More than just the motto for the USC School, Reality Ends Here gave freshmen an education that extended far outside their classroom. Contestants got to meet special mentors and got their “missions” viewed by some of the top players in the business. For some it might look like a game, Reality Ends Here showed a handful of students the beginning of a wonderful life.

I fell out of the game for a good two months when life got in the way, but I do have a wonderful concluding piece for my participation in this project, and for many of the people who dedicated much of their first semester to the game, it has been a life-changing experience that truly set off their careers in film in an epic way. Consider for one the Xander Legacy team, whose project The Sci-Fi Supercut managed to find its way onto the front page of Wired. The team has since decided to reconstitute itself into its own production company.

Game of the Year

Naming a game of the year is difficult this year, simply because I have decided to encompass nondigital games into the mix, diversifying the already wide range of experiences that I could have through games. Dungeons & Dragons showed me the original promise of the procedurally generated story and the simple fun that could come out of collectivized imagination. Journey exists in my life as both a mysterious symbol that has the tendency of showing up at significant times and a game showcasing the potential of video games to make us better, more loving people. Reality Ends Here made my first-semester of college truly one-of-a-kind.

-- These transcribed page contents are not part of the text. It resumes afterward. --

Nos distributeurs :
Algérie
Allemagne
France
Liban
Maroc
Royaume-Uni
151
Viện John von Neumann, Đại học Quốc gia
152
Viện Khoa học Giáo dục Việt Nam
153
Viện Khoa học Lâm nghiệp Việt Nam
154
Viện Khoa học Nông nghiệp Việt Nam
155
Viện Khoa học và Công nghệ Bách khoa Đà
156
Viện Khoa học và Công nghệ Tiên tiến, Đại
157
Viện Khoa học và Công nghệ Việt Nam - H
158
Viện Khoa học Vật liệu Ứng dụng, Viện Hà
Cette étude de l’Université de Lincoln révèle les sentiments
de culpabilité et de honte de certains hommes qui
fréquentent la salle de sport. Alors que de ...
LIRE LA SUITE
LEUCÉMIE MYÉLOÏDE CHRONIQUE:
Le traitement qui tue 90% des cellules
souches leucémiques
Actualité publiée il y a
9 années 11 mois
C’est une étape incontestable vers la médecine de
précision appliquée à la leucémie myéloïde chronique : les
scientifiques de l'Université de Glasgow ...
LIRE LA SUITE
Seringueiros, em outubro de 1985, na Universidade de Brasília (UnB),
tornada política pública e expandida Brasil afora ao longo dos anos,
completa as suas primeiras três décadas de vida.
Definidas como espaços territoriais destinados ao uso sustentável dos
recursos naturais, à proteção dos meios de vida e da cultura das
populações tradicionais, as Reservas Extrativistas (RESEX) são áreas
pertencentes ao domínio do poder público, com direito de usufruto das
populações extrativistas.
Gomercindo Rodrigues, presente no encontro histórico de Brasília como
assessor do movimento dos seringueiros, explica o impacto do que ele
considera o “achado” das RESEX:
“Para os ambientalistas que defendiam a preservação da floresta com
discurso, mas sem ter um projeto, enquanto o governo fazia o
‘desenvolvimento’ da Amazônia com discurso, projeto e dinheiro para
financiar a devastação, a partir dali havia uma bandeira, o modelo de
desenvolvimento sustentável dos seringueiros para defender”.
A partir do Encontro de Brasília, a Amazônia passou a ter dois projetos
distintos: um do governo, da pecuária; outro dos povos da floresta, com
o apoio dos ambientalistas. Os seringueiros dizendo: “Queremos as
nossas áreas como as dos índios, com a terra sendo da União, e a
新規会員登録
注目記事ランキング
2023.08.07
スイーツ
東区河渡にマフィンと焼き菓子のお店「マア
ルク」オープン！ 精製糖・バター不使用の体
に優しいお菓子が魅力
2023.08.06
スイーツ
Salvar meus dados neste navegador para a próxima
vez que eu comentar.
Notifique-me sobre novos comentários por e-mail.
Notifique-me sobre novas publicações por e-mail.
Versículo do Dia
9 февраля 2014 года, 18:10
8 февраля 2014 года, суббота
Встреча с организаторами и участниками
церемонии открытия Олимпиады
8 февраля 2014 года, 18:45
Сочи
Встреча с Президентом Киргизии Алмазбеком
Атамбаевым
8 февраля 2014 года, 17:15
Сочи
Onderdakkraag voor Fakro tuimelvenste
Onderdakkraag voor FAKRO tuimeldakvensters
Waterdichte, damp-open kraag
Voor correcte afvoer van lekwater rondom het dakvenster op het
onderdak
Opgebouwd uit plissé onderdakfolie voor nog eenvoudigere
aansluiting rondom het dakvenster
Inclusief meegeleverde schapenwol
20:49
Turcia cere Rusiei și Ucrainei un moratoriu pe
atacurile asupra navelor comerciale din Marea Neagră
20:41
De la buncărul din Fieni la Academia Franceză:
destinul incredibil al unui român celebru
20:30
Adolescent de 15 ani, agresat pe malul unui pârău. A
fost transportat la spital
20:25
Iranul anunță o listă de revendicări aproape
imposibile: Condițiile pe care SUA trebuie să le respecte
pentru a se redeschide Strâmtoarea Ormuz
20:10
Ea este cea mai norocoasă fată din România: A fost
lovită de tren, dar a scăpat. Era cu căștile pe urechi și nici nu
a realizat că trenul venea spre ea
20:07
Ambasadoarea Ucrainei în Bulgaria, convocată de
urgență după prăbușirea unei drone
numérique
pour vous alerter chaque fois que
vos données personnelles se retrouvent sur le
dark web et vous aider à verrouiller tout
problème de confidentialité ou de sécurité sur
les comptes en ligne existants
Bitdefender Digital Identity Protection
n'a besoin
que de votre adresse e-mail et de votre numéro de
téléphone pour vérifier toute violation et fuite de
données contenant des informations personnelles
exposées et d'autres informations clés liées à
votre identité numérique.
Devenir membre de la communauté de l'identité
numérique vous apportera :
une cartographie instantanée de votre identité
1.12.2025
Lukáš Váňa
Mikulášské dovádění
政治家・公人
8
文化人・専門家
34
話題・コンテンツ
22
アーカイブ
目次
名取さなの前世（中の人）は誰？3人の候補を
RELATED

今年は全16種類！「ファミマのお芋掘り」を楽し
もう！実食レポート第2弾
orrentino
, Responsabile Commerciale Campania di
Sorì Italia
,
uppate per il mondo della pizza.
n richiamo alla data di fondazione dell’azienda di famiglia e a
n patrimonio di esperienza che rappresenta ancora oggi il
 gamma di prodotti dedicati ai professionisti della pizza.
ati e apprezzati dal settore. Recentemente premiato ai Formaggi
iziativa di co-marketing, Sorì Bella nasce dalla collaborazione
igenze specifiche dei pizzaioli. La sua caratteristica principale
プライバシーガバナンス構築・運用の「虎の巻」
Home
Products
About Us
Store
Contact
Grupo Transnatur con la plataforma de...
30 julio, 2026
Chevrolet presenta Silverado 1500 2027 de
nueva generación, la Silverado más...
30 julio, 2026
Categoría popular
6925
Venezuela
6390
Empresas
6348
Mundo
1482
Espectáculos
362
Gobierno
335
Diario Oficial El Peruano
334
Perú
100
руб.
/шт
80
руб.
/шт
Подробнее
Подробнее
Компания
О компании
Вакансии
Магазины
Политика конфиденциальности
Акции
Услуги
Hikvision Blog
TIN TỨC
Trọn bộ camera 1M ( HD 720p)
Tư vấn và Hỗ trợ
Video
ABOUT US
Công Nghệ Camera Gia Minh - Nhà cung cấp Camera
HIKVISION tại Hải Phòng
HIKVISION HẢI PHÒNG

Indiecade Impact Robot & Game Designer Jeff Watson
Indiecade Impact Robot & Game Designer Jeff Watson

What is different about this year’s batch of GOTY nominees is that each of them has rubbed off on me and has changed how I live in some small way. I’m not judging these games purely on their fun, but on their overall impact on me. Dungeons & Dragons showed me the original promise of role-playing games, the potential of collaborative storytelling, and introduced me to a valuable group of people that I expect to spend time with in the foreseeable future. Journey transcended the emotional ambitions of most games and touched my spirit in a way that I would have never expected from a piece of art. Reality Ends Here reenergized a creative side of me that atrophied over the summer and introduced me to some incredible collaborators at USC that I wish to work with for much of my life. To choose one of these games would shirk not only the other games that I have nominated, but the incredible people that were involved in my experiences with that game and impacted my life in some way, shape, or form. Playing these games with other people and gathering around the significance of these games in our worlds made these games great, and the people that I have met and shared this chapter of my life with through these games have been impactful on me.

To that extent, I must say that, with great apologies to both my adventuring party and the people of my IMD class, Reality Ends Here stands boldly as my personal game of the year. Wearing its dream on its sleeve, it exists as a shining example of how pervasive games can alter our perception of reality and change how players connect, compete, and interact with each other, fundamentally changing how we go about our everyday lives at SCA. Ideas come randomly and through the right team-chemistry, become realized in amazing ways. It is a unique experience and a highly sophisticated ARG that has changed the lives of its most dedicated players in huge ways. With escalating interest in pervasive and ARGs amongst the public, Reality Ends Here can set off a shockwave of positive social change throughout the world.

One thought on “2012: Gaming Year in Review

  1. “Situations like rolling a critical miss on a disarm device check and nearly killing half my party. This game has brought together my adventuring party”
    Good times Pixels…. Good times.
    I’ll definitely check out some of these other games. Great post!